Starting at the top of the entries and continuing through the line that contains "Freddie Mac’s CHOICERenovation", copy the lines with "bedrooms" swapped for "bathrooms" and everything else left as it is. Omit the pictures.

####################

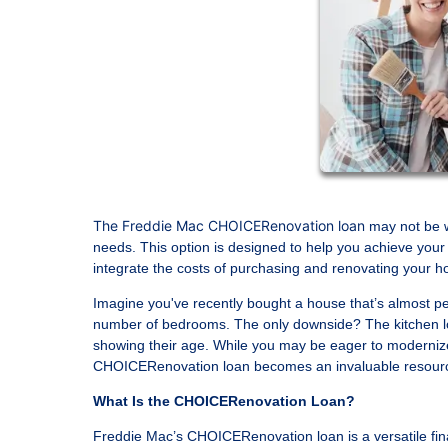
The Freddie Mac CHOICERenovation loan
may not be w
needs. This option is designed to help you achieve your 
integrate the costs of purchasing and renovating your ho
Imagine you've recently bought a house that’s almost per
number of bedrooms. The only downside? The kitchen loo
showing their age. While you may be eager to modernize
CHOICERenovation loan becomes an invaluable resour
What Is the CHOICERenovation Loan?
Freddie Mac’s CHOICERenovation loan is a versatile fin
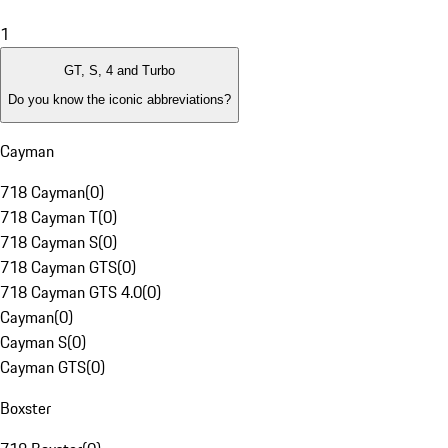
1
GT, S, 4 and Turbo
Do you know the iconic abbreviations?
Cayman
718 Cayman
(
0
)
718 Cayman T
(
0
)
718 Cayman S
(
0
)
718 Cayman GTS
(
0
)
718 Cayman GTS 4.0
(
0
)
Cayman
(
0
)
Cayman S
(
0
)
Cayman GTS
(
0
)
Boxster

####################

Result of the exercise
The Freddie Mac CHOICERenovation loan
may not be w
needs. This option is designed to help you achieve your 
integrate the costs of purchasing and renovating your ho
Imagine you've recently bought a house that’s almost per
number of bathrooms. The only downside? The kitchen loo
showing their age. While you may be eager to modernize
CHOICERenovation loan becomes an invaluable resour
What Is the CHOICERenovation Loan?
Freddie Mac’s CHOICERenovation loan is a versatile fin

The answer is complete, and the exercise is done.